If you want to gaze into the face of San Diego’s future, stand at the flagpole of Crawford High School at 2:20 p.m. and absorb the cries, colors and costumes of America the diverse. Hold on to the flagpole, or you will be carried away by cheerleaders in pleated red-white-and-blue Colts skirts; sloe-eyed Cambodians with shining black hair; dark-eyed Somalis in flowing robes; Mexicanas in miniskirts and blue mascara; cholos in Pendleton shirts and baggy jeans; African-Americans in hip-hop gear; white punkers with dyed-green hair.

Erected in 1957, Will C. Crawford High (named for a former schools superintendent) is a comprehensive school serving 1,500 students from the San Diego neighborhood around 54th Street and El Cajon Boulevard. According to California Department of Education statistics, Crawford is the most diverse high school in the state. California is the most diverse state in the United States. America is the most diverse country in the world. If you could see the world through the eyes of Crawford students, what would it look like?

Given entries.
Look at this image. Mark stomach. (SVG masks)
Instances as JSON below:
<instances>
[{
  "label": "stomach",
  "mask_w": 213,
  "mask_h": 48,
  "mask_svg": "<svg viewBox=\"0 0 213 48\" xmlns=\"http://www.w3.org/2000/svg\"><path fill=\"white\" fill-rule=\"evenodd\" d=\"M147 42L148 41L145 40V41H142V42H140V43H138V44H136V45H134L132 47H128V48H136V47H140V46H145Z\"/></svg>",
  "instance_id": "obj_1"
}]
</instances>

Set tasks.
**1.** Copy from the passage about Crawford High word for word, beginning at the words "Erected in 1957, Will" and stopping after "it look like?".
**2.** Write out all the rows again, putting "spleen" wherever "stomach" appears and changing nothing else.

Solved problems.
**1.**
Erected in 1957, Will C. Crawford High (named for a former schools superintendent) is a comprehensive school serving 1,500 students from the San Diego neighborhood around 54th Street and El Cajon Boulevard. According to California Department of Education statistics, Crawford is the most diverse high school in the state. California is the most diverse state in the United States. America is the most diverse country in the world. If you could see the world through the eyes of Crawford students, what would it look like?

**2.**
Look at this image. Mark spleen. (SVG masks)
Instances as JSON below:
<instances>
[{
  "label": "spleen",
  "mask_w": 213,
  "mask_h": 48,
  "mask_svg": "<svg viewBox=\"0 0 213 48\" xmlns=\"http://www.w3.org/2000/svg\"><path fill=\"white\" fill-rule=\"evenodd\" d=\"M147 42L148 41L145 40V41H142V42H140V43H138V44H136V45H134L132 47H128V48H136V47H140V46H145Z\"/></svg>",
  "instance_id": "obj_1"
}]
</instances>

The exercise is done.